Why won’t the compiler do this? Blocking changes the order of addition. Since floating-point addition is not associative, the result would change bit-wise. The compiler is conservative and won’t touch it.

Practice: Identifying Optimization Blockers

Correcting “anti-patterns” in C can lead to massive performance gains without changing your logic.

Exercise: Identify and Fix

Identify the optimization blocker in the following code and provide a fix.

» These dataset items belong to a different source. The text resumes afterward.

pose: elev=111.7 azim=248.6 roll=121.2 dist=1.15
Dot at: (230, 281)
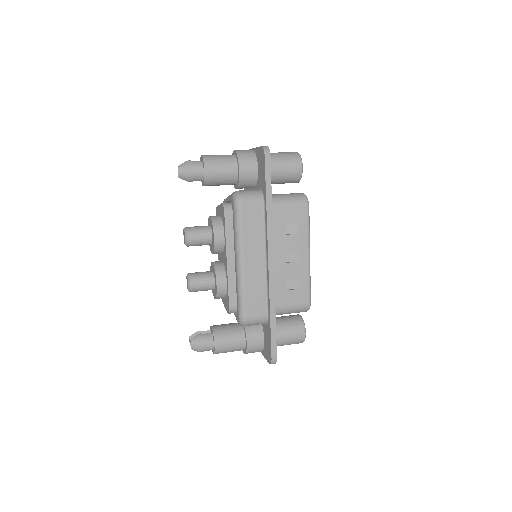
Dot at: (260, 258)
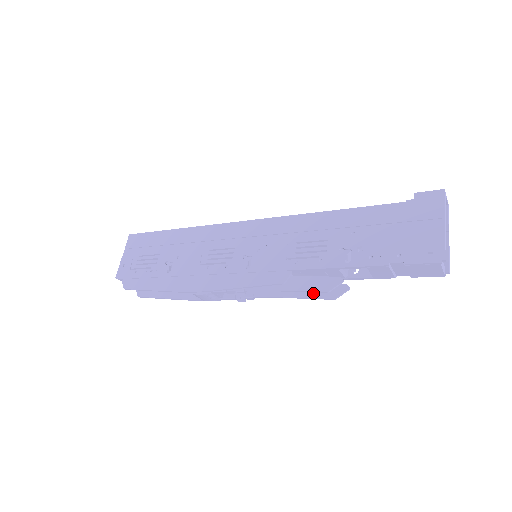
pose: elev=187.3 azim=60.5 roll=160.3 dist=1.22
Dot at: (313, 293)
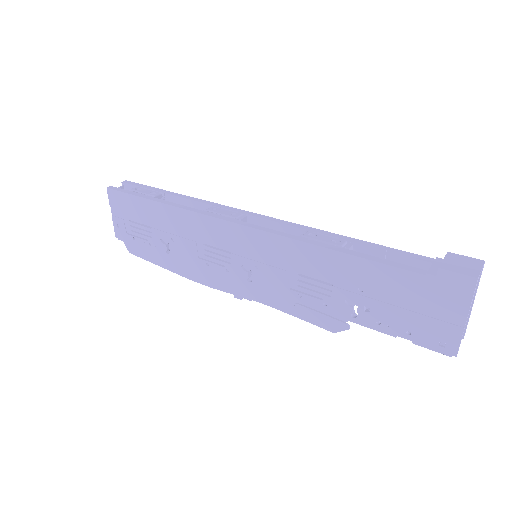
Dot at: occluded
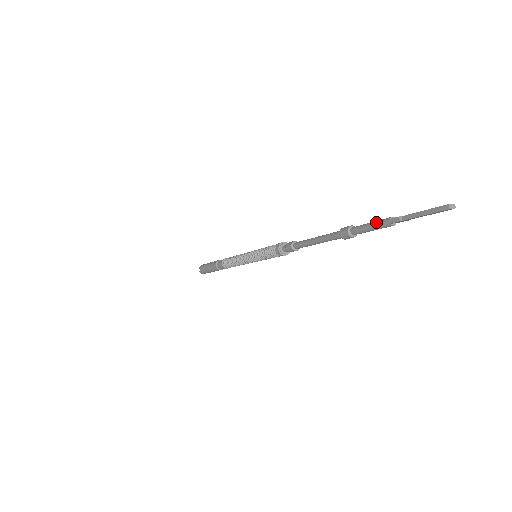
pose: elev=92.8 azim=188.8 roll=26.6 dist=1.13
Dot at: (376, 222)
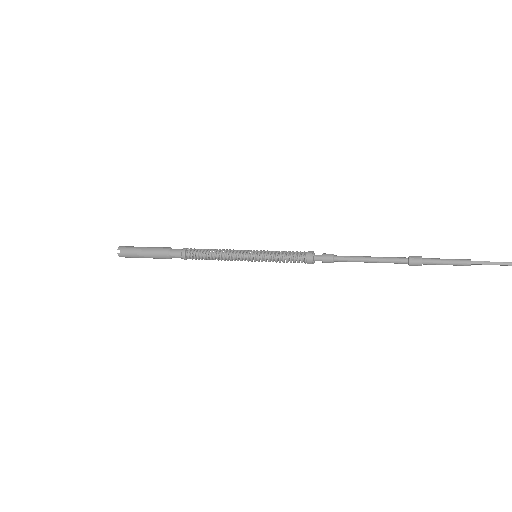
Dot at: (455, 260)
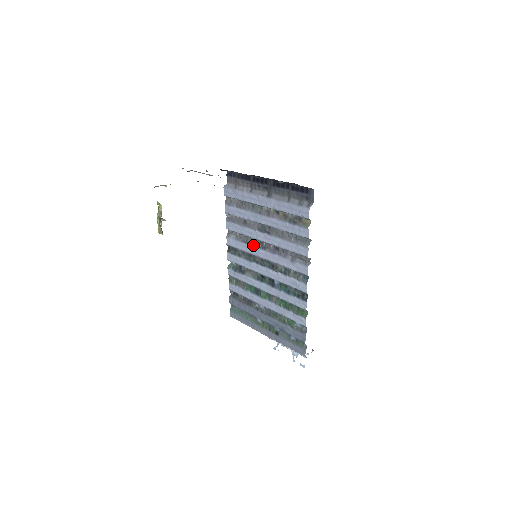
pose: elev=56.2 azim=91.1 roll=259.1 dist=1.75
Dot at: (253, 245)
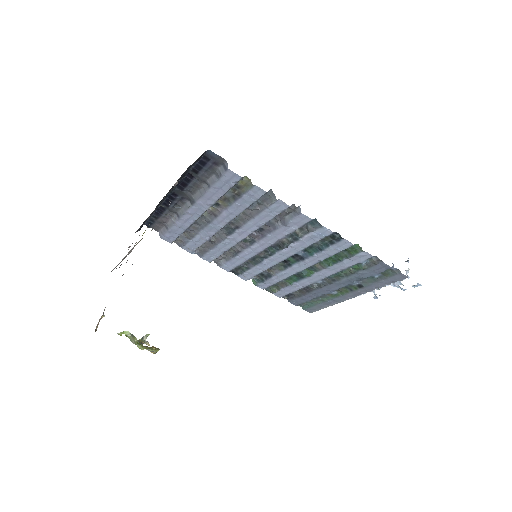
Dot at: (243, 250)
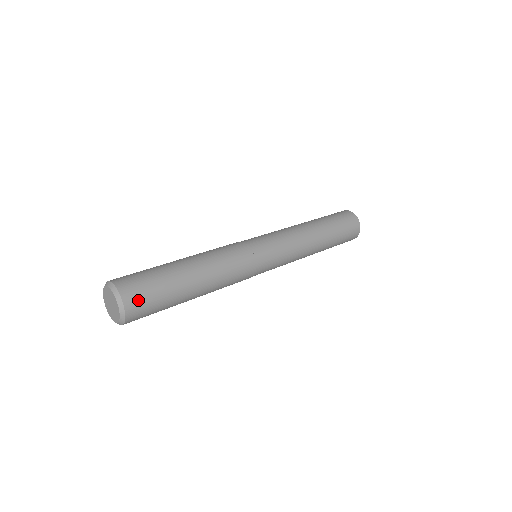
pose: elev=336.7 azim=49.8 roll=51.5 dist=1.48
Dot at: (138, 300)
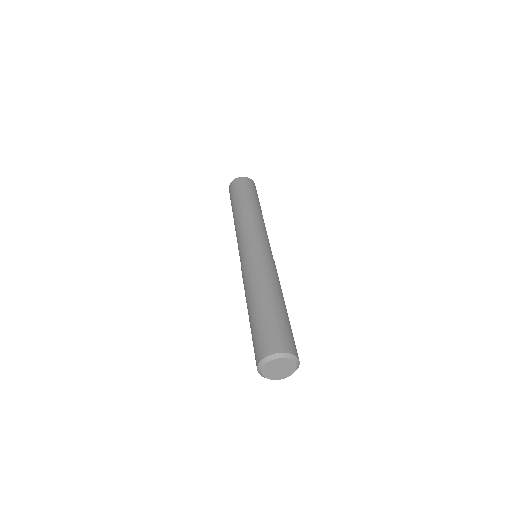
Dot at: occluded
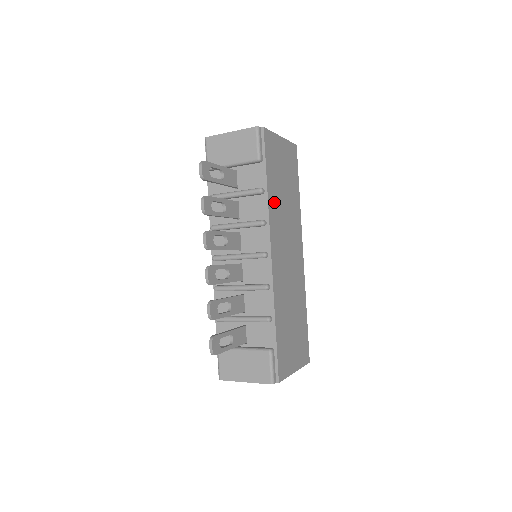
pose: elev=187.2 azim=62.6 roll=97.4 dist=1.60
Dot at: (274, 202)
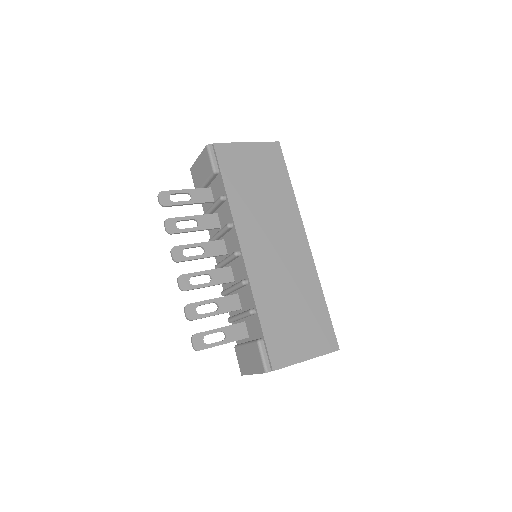
Dot at: (241, 204)
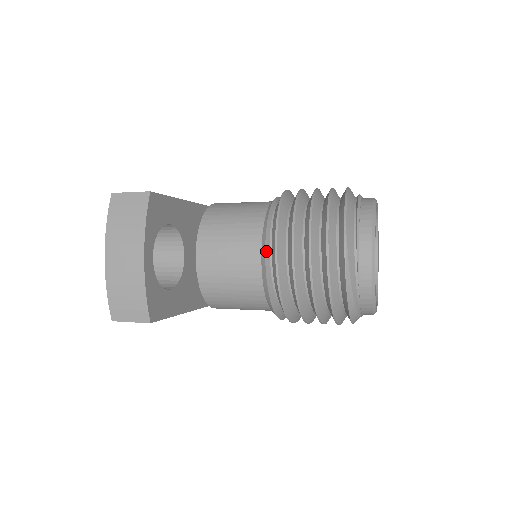
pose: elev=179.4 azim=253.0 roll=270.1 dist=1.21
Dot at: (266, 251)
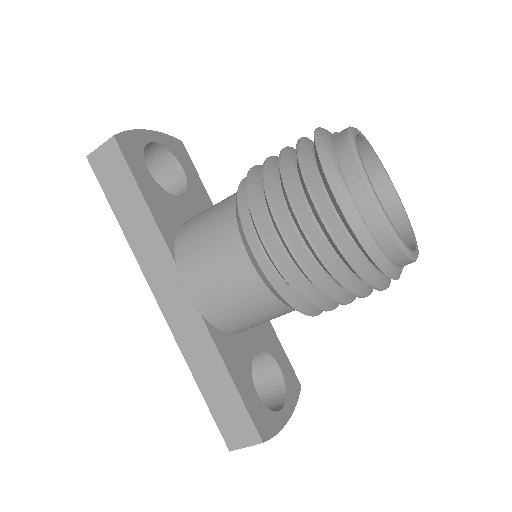
Dot at: occluded
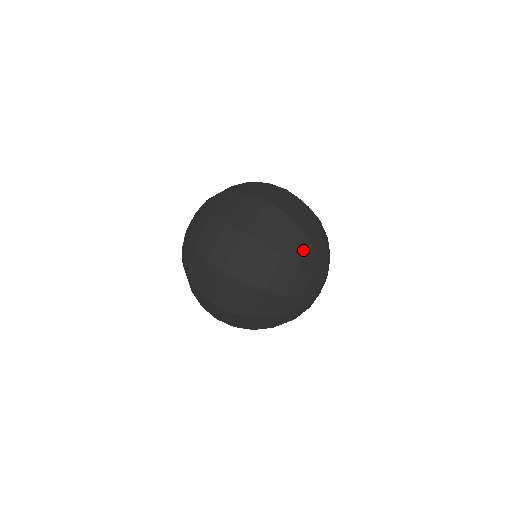
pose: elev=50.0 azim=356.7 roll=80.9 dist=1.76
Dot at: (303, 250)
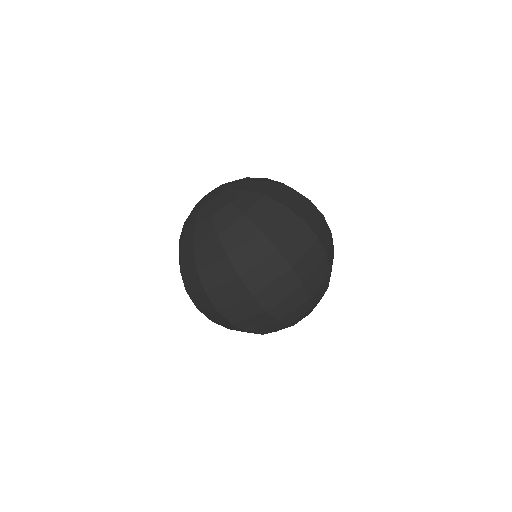
Dot at: (300, 313)
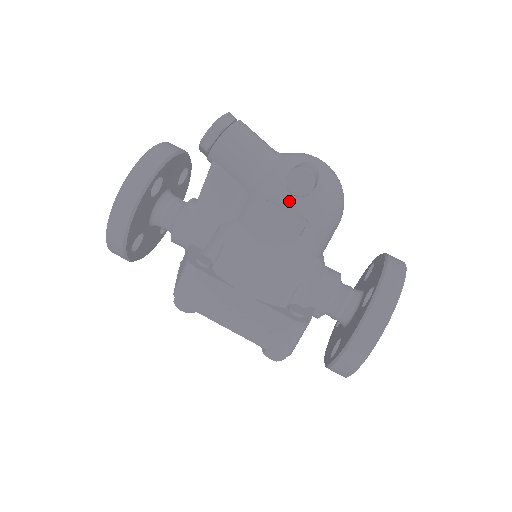
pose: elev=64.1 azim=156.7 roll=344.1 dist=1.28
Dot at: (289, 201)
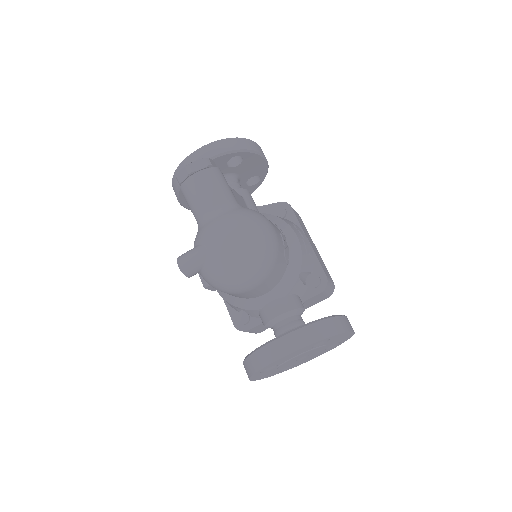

void aggregate(int *src, int *dest, int n) {
    for (int i = 0; i < n; i++) {
        *dest += src[i] * factor();
    }
}

Answer:

1. Blocker 1 (Procedure Call): factor() is called every iteration. The compiler doesn’t know if factor() returns a constant or has side effects (like logging or modifying globals).
2. Blocker 2 (Memory Aliasing): The compiler must write to *dest every iteration because dest might point to the same memory as src[i]. Updating *dest might change the input src[i]!

Optimized Version:

void aggregate_fixed(int *src, int *dest, int n) {
    int f = factor(); // Move call out
    int acc = *dest;  // Accumulate in local variable (register)
    for (int i = 0; i < n; i++) {
        acc += src[i] * f;
    }
    *dest = acc;      // Write to memory once
}

Exercise: Restricted Pointers

How does adding restrict help the following function? void add(int *restrict a, int *restrict b, int n); Answer: It tells the compiler that the memory regions pointed to by a and b do not overlap. This allows the compiler to load multiple values into vector registers (SIMD) or reorder accesses without worrying about one write overwriting an input value.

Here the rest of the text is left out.